**Travail à effectuer:**
1. Répondez aux questions suivantes d'après l'entretien.
(a) Qui a offert Une pièce à soi à U.K.L.G. ?
(b) Dans quel monde tous les premiers romans de U.K.L.G. sont-ils situés ?
(c) Que les mouvements féminins ont-ils rappelé à U.K.L.G. ?
2. Condensez le paragraphe de l'entretien qui commence par « Tout à fait. Puis est venu le féminisme littéraire » en conservant ses faits principaux.
3. Extrayez de l'entretien, sans rien modifier, le passage allant de « T.P.R. : Au sujet » à « des protagonistes masculins. ».

**Extrait fourni:**
────────

T.P.R. : Au sujet d’être une femme écrivain dans un monde d’hommes, vous avez mentionné Une pièce à soi comme référence.

U.K.L.G. : Ma mère me l’a offert. En tant que mère, c’est un livre important à offrir à sa fille. J’étais adolescente quand elle m’a fait cadeau d’Une pièce à soi et de Trois guinées, deux essais de Virginia Woolf. Ma mère m’a méchamment corrompu – bénie soit-elle. Dans les années 50, Une pièce à soi était une lecture difficile. Les hommes définissaient les règles de l’écriture, et je n’ai jamais remis cela en question. Les femmes qui le faisaient étaient trop révolutionnaires pour que j’en entende parler. Je me suis donc coulée dans le moule masculin de l’écriture, j’ai écrit comme un homme, n’ai présenté qu’un point de vue masculin. Tous mes premiers romans sont situés dans un monde d’hommes.

 

T.P.R. : Avec des protagonistes masculins.

U.K.L.G. : Tout à fait. Puis est venu le féminisme littéraire, qui a représenté un énorme problème tout autant qu’une bénédiction pour moi. Je devais… en tenir compte. Et je n’étais pas sûre de le pouvoir, étant une théoricienne médiocre. Fichez-moi la paix, laissez-moi juste écrire ! Le fait est que j’étais coincée dans mon écriture. Je ne pouvais plus continuer à prétendre que j’étais un homme. Le féminisme est bel et bien arrivé à temps.

 

T.P.R. : Diriez-vous que les mouvements féminins vous ont forcée à changer ?

U.K.L.G. : Ils m’ont rappelé que je suis une femme et que je pouvais écrire comme telle. J’ai constaté que les femmes n’ont pas à écrire au sujet de ce que les hommes écrivent, ou écrire ce qu’elles imaginent de ce que les hommes veulent lire. J’ai constaté que les femmes ont une grande expérience dans des domaines que les hommes négligent ou ignorent, et que cela vaut la peine d’écrire là-dessus. Alors j’ai lu, vraiment, Virginia Woolf puis tous les livres que les féministes nous offraient – des livres que d’autres femmes avaient rédigés au cours des siècles. J’ai vu que les femmes pouvaient écrire comme des femmes, sur des sujets différents des hommes – et pourquoi pas ? Oh, toutes les années qu’il m’a fallu pour suivre le mouvement…

 

T.P.R. : Savez-vous pourquoi il vous a fallu du temps pour vous adapter ?

────────

**Données fournies:**
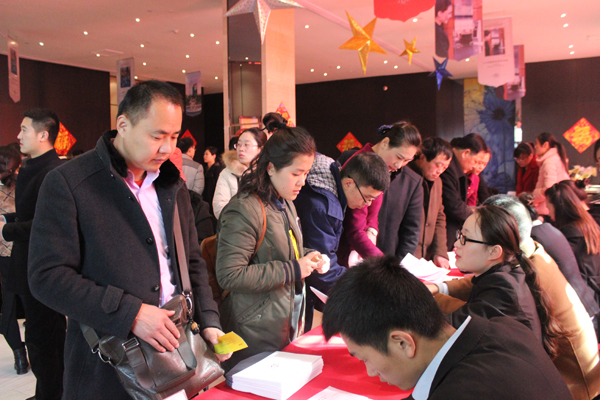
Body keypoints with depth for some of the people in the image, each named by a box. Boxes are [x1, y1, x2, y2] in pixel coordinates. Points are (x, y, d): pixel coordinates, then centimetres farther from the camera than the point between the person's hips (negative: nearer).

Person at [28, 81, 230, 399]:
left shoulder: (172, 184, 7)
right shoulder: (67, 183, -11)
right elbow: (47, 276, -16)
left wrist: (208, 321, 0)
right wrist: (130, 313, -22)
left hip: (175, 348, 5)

────────

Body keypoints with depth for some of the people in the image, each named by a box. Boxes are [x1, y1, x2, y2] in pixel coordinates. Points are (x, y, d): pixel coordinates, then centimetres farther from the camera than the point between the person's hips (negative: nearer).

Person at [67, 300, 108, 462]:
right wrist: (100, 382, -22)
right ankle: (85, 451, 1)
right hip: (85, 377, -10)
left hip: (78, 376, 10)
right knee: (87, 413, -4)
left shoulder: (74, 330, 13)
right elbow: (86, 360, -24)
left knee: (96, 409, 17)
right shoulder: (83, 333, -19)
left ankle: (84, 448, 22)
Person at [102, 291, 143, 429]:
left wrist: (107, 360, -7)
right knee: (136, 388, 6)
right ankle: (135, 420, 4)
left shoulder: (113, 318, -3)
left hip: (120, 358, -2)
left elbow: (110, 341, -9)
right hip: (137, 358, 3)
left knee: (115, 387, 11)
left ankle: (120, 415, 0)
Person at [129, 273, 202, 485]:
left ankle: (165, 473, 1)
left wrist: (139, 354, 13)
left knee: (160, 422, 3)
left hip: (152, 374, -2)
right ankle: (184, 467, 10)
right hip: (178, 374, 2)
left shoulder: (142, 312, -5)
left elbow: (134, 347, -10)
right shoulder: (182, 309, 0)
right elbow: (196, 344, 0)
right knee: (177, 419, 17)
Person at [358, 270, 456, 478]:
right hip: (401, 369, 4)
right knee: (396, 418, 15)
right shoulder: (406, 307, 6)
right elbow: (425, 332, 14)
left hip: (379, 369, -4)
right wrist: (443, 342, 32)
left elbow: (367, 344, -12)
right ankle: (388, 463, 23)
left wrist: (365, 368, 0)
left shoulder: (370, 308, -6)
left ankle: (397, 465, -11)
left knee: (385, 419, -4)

────────

**Corrigé:**
1.
(a) Sa mère.
(b) Dans un monde d'hommes.
(c) Qu'elle est une femme et qu'elle pouvait écrire comme telle.

2. Pour U.K.L.G., le féminisme littéraire a été à la fois un énorme problème et une bénédiction. Elle devait en tenir compte sans être sûre d'y parvenir, car elle se jugeait théoricienne médiocre et voulait simplement écrire. Coincée dans son écriture, elle ne pouvait plus prétendre être un homme. Le féminisme est donc arrivé à temps.

3.
T.P.R. : Au sujet d’être une femme écrivain dans un monde d’hommes, vous avez mentionné Une pièce à soi comme référence.

U.K.L.G. : Ma mère me l’a offert. En tant que mère, c’est un livre important à offrir à sa fille. J’étais adolescente quand elle m’a fait cadeau d’Une pièce à soi et de Trois guinées, deux essais de Virginia Woolf. Ma mère m’a méchamment corrompu – bénie soit-elle. Dans les années 50, Une pièce à soi était une lecture difficile. Les hommes définissaient les règles de l’écriture, et je n’ai jamais remis cela en question. Les femmes qui le faisaient étaient trop révolutionnaires pour que j’en entende parler. Je me suis donc coulée dans le moule masculin de l’écriture, j’ai écrit comme un homme, n’ai présenté qu’un point de vue masculin. Tous mes premiers romans sont situés dans un monde d’hommes.

 

T.P.R. : Avec des protagonistes masculins.